Yea... that could probably turn ugly in a lot of cases. I think the flow of object creation and dependency injection would be the important part to handle well in a case with a lot of dependencies. I think the dependencies should be passed down through objects in one direction. So if your object (a) that works on objects (b) that have a lot of dependencies, that first outer object (a) is responsible for injecting dependencies into those 2nd objects (b). So if you have a mocked dependency, you pass that when initializing object a, and object a is responsible for injecting that mocked dependency into object b.
A disclaimer, I'm an sre, so definitely not the most expert proponent of oop.
It's actually a good marketing trick. He can sell something slightly different and more "pure" and make promises on it and then sell books, trainings and merchandises.
That's what the wellness industry do all the time.
The boolean issue is probably the one that's caused me the most pain. That contradiction with DRY has actually had me go back and forth between repeating myself and using a flag, wasting a ton of time on something incredibly pointless to be thinking that hard about. I feel like the best thing for my career would have been to not read that book right when I started my first professional programing job.

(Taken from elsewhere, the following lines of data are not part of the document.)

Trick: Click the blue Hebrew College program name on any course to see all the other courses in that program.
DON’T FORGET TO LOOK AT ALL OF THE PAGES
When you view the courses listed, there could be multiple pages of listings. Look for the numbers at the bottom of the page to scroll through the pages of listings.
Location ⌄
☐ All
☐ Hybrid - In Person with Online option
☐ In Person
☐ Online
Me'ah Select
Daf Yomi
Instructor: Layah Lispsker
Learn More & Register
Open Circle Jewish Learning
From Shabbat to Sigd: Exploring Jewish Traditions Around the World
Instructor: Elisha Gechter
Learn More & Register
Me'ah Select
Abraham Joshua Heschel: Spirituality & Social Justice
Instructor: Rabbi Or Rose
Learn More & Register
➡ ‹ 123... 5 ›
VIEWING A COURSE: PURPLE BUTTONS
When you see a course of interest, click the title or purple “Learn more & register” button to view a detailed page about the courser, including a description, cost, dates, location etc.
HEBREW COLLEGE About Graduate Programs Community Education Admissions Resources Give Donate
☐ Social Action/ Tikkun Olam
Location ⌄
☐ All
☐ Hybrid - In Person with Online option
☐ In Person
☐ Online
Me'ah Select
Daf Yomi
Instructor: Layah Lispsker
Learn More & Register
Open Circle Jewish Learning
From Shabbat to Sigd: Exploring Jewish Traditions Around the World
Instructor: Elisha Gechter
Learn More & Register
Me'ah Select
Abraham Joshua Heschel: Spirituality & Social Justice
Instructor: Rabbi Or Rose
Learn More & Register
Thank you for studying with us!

It's been a while since I've read it, but I think to handle boolean flag type logic well he suggests to rely on object subclassing instead. So, for an example that uses a dry run flag for scary operations, you can have your normal object (a) and all of its methods that actually perform those scary operations. Then you can subclass that object (a) to create a dry run subclass (b). That object b, can override only the methods that perform the scary operations that you want to dry run while at the same time using all of its non scary methods. That would let you avoid having if dry_run == true; then dry_run_method() else scary_method() scattered in lots of different methods.

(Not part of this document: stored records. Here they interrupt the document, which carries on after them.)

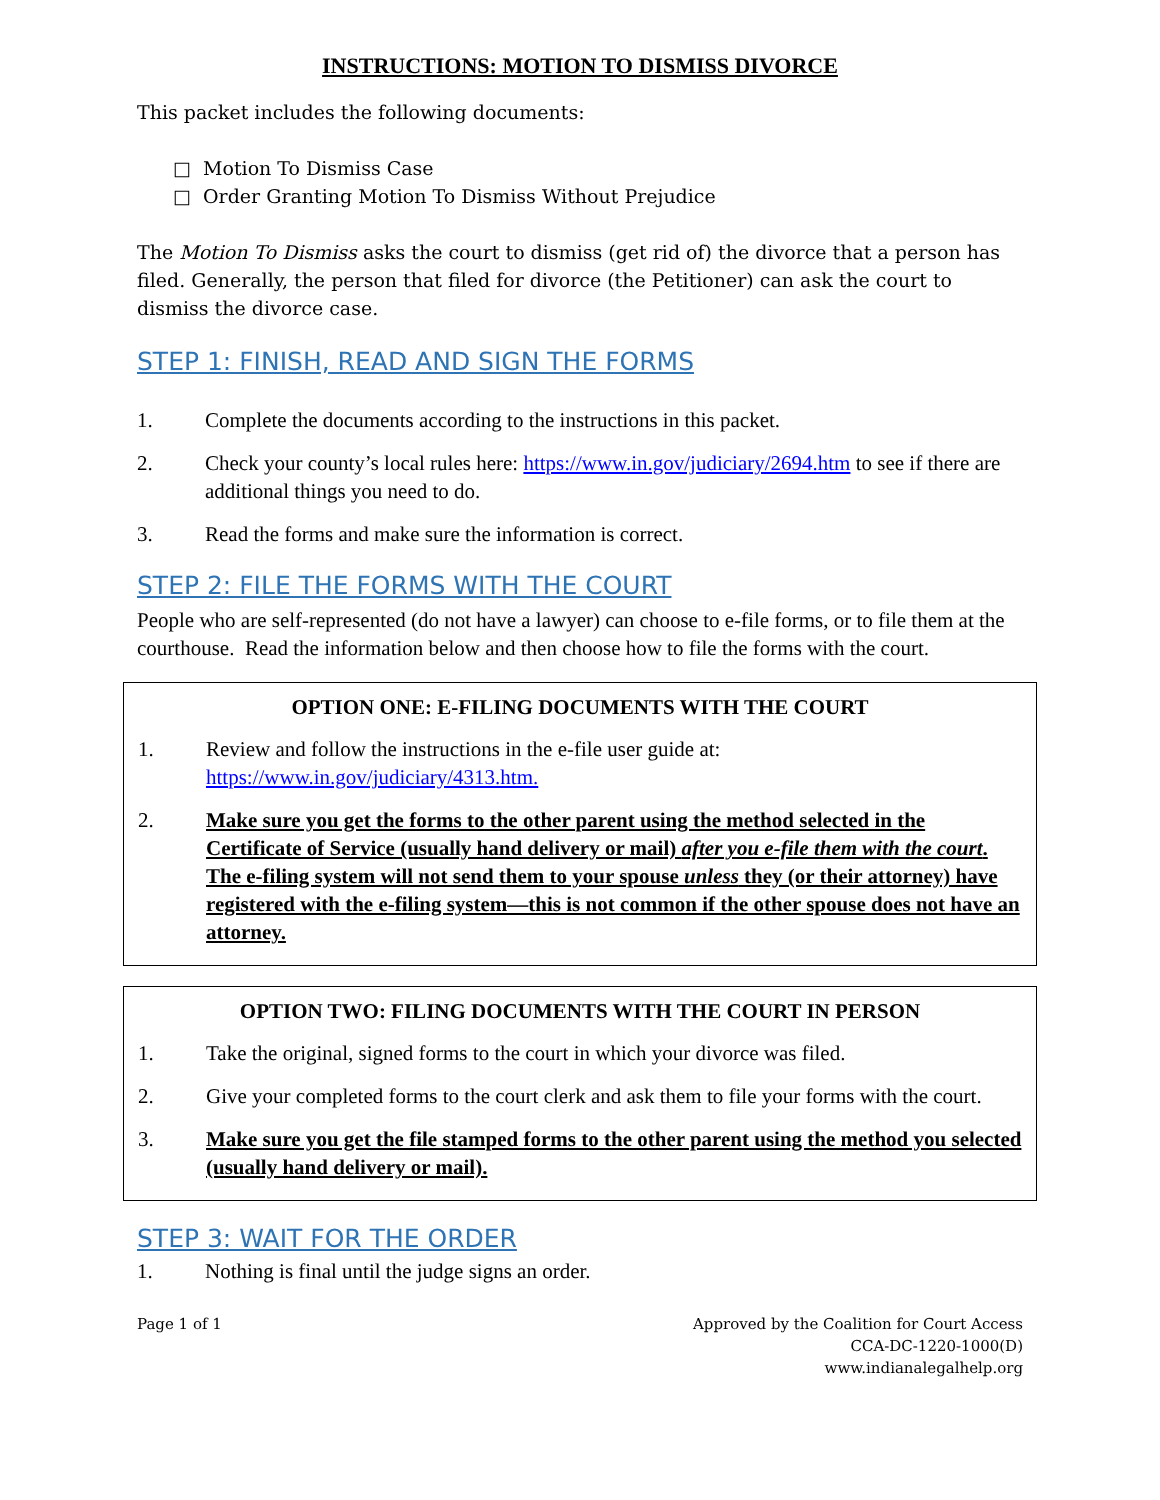INSTRUCTIONS: MOTION TO DISMISS DIVORCE
This packet includes the following documents:
□ Motion To Dismiss Case
□ Order Granting Motion To Dismiss Without Prejudice
The Motion To Dismiss asks the court to dismiss (get rid of) the divorce that a person has filed. Generally, the person that filed for divorce (the Petitioner) can ask the court to dismiss the divorce case.
STEP 1: FINISH, READ AND SIGN THE FORMS
1. Complete the documents according to the instructions in this packet.
2. Check your county’s local rules here: https://www.in.gov/judiciary/2694.htm to see if there are additional things you need to do.
3. Read the forms and make sure the information is correct.
STEP 2: FILE THE FORMS WITH THE COURT
People who are self-represented (do not have a lawyer) can choose to e-file forms, or to file them at the courthouse. Read the information below and then choose how to file the forms with the court.
OPTION ONE: E-FILING DOCUMENTS WITH THE COURT
1. Review and follow the instructions in the e-file user guide at:
https://www.in.gov/judiciary/4313.htm.
2. Make sure you get the forms to the other parent using the method selected in the Certificate of Service (usually hand delivery or mail) after you e-file them with the court. The e-filing system will not send them to your spouse unless they (or their attorney) have registered with the e-filing system—this is not common if the other spouse does not have an attorney.
OPTION TWO: FILING DOCUMENTS WITH THE COURT IN PERSON
1. Take the original, signed forms to the court in which your divorce was filed.
2. Give your completed forms to the court clerk and ask them to file your forms with the court.
3. Make sure you get the file stamped forms to the other parent using the method you selected (usually hand delivery or mail).
STEP 3: WAIT FOR THE ORDER
1. Nothing is final until the judge signs an order.
Page 1 of 1 Approved by the Coalition for Court Access
CCA-DC-1220-1000(D)
www.indianalegalhelp.org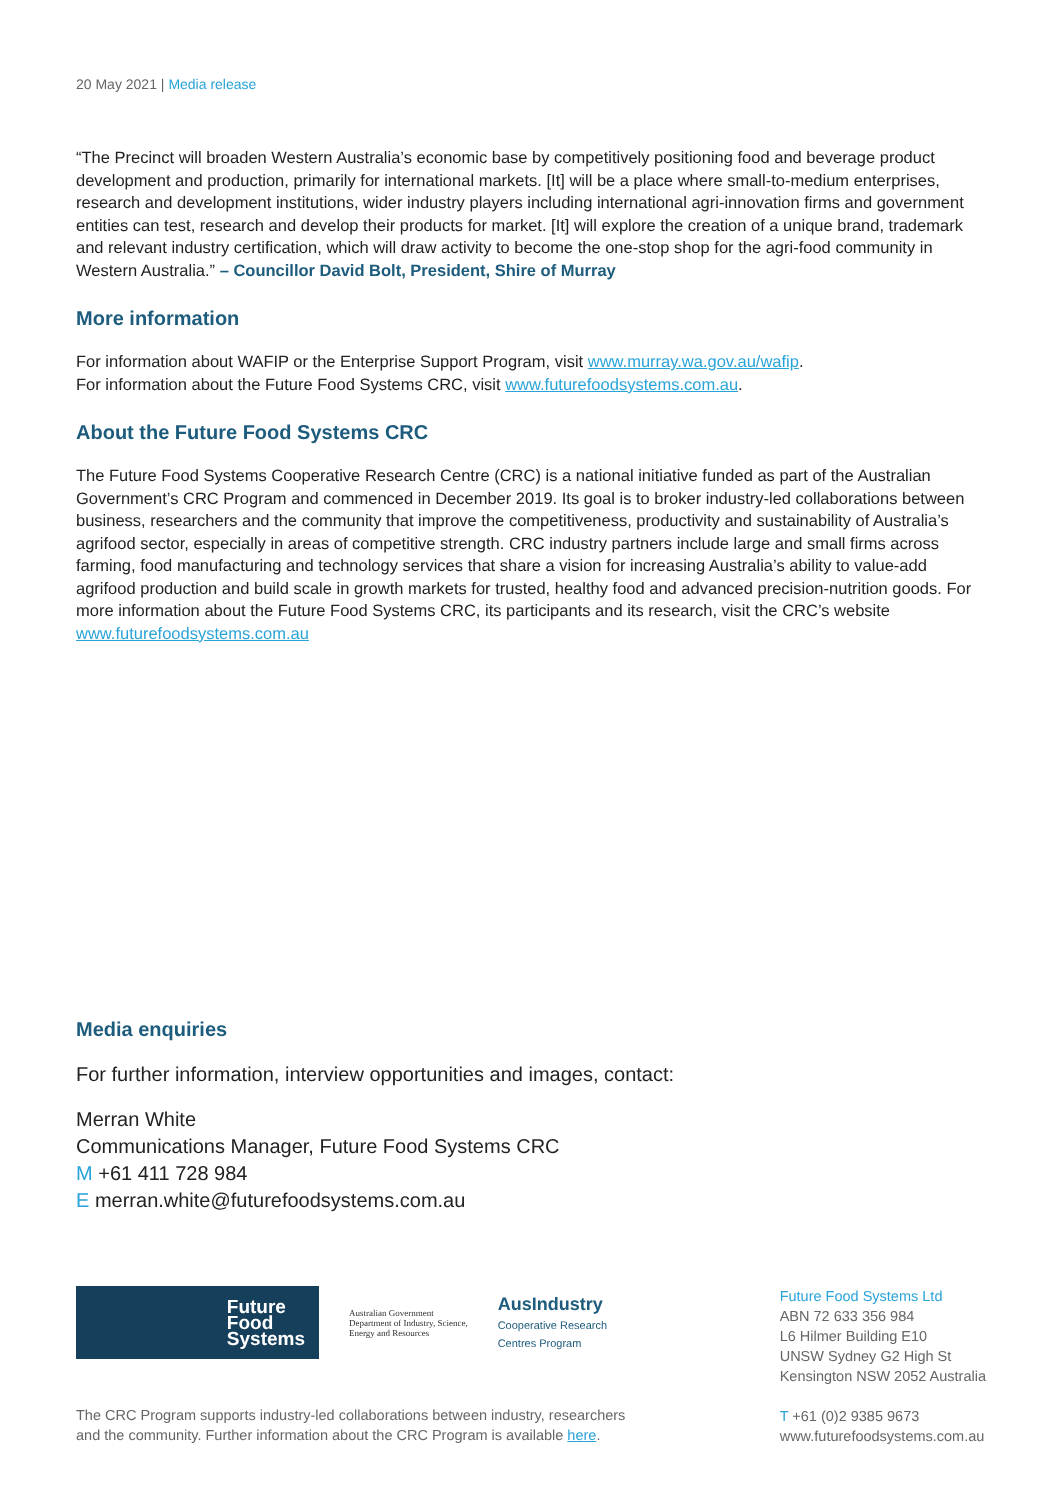20 May 2021 | Media release
“The Precinct will broaden Western Australia’s economic base by competitively positioning food and beverage product development and production, primarily for international markets. [It] will be a place where small-to-medium enterprises, research and development institutions, wider industry players including international agri-innovation firms and government entities can test, research and develop their products for market. [It] will explore the creation of a unique brand, trademark and relevant industry certification, which will draw activity to become the one-stop shop for the agri-food community in Western Australia.” – Councillor David Bolt, President, Shire of Murray
More information
For information about WAFIP or the Enterprise Support Program, visit www.murray.wa.gov.au/wafip.
For information about the Future Food Systems CRC, visit www.futurefoodsystems.com.au.
About the Future Food Systems CRC
The Future Food Systems Cooperative Research Centre (CRC) is a national initiative funded as part of the Australian Government’s CRC Program and commenced in December 2019. Its goal is to broker industry-led collaborations between business, researchers and the community that improve the competitiveness, productivity and sustainability of Australia’s agrifood sector, especially in areas of competitive strength. CRC industry partners include large and small firms across farming, food manufacturing and technology services that share a vision for increasing Australia’s ability to value-add agrifood production and build scale in growth markets for trusted, healthy food and advanced precision-nutrition goods. For more information about the Future Food Systems CRC, its participants and its research, visit the CRC’s website www.futurefoodsystems.com.au
Media enquiries
For further information, interview opportunities and images, contact:
Merran White
Communications Manager, Future Food Systems CRC
M +61 411 728 984
E merran.white@futurefoodsystems.com.au
Future
Food
Systems
Australian Government
Department of Industry, Science,
Energy and Resources
AusIndustry
Cooperative Research
Centres Program
The CRC Program supports industry-led collaborations between industry, researchers
and the community. Further information about the CRC Program is available here.
Future Food Systems Ltd
ABN 72 633 356 984
L6 Hilmer Building E10
UNSW Sydney G2 High St
Kensington NSW 2052 Australia
T +61 (0)2 9385 9673
www.futurefoodsystems.com.au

It might make sense to divide your function with boolean flag into two functions and extract common code into third private function. Or may be it'll make things ugly.
I treat those books as something to show me how other people do things. I learn from it and I add it to my skill book. Then I'll apply it and see if I like it. If I don't like it in this particular case, I'll not apply it. IMO it's all about having insight into every possible solution. If you can implement something 10 different ways, you can choose the best one among them, but you have to learn those 10 different ways first.
Coding at scale is about managing complexity. The best code is code you don't have to read because of well named functional boundaries. Without these functional boundaries, you have to understand how every line of a function works, and then mentally model the entire graph of interactions at once, because of the potential for interactions between lines within a functional boundary. The complexity (sum total of possible interactions) grows as the number of lines within a functional boundary grows. The cognitive load to understand code grows as the number of possible interactions grow. Keeping methods short and hiding behavior behind well named functional boundaries is how you manage complexity in code.
The idea of code telling a story is that a unit of work should explain what it does through its use of well named variables, function/object names, and how data flows between function/objects. If you have to dig into the details of a function to understand what it does, you have failed to sufficiently explain what the function does through its naming and set of arguments.